INFORMATION:
◆ ◆ ◆

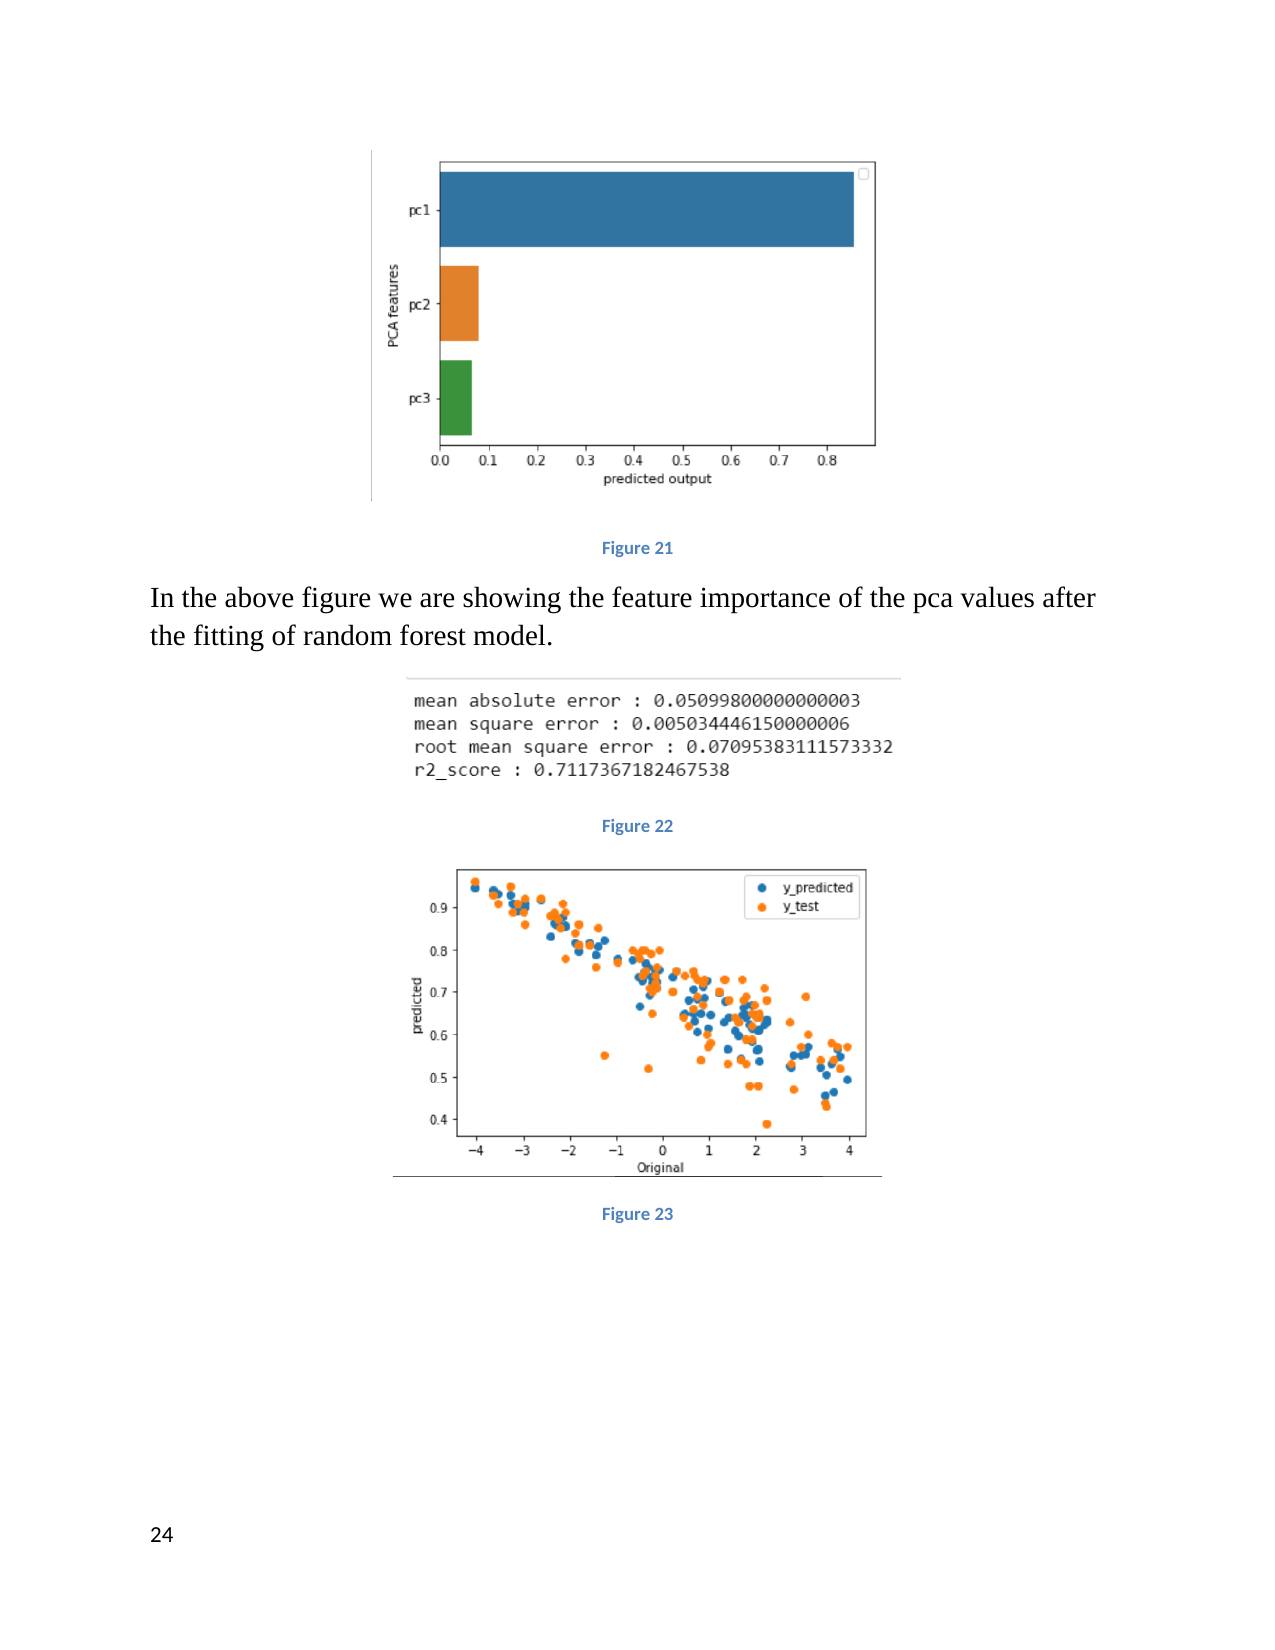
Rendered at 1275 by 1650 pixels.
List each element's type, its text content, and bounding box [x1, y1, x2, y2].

text In the above figure we are showing the feature importance of the pca values after the fitting of random forest model. [150, 580, 1125, 652]
picture [374, 677, 901, 789]
text Figure [150, 1202, 1125, 1224]
text Figure [150, 814, 1125, 837]
picture [392, 857, 883, 1177]
text Figure [150, 536, 1125, 559]
picture [370, 150, 905, 512]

◆ ◆ ◆

WHAT IS EXPECTED:
Everything from the line containing "List each element's" to the end of the listing above must be returned exactly. Both end lines belong in it.

YOUR SOLUTION:
List each element's type, its text content, and bounding box [x1, y1, x2, y2].

text In the above figure we are showing the feature importance of the pca values after the fitting of random forest model. [150, 580, 1125, 652]
picture [374, 677, 901, 789]
text Figure [150, 1202, 1125, 1224]
text Figure [150, 814, 1125, 837]
picture [392, 857, 883, 1177]
text Figure [150, 536, 1125, 559]
picture [370, 150, 905, 512]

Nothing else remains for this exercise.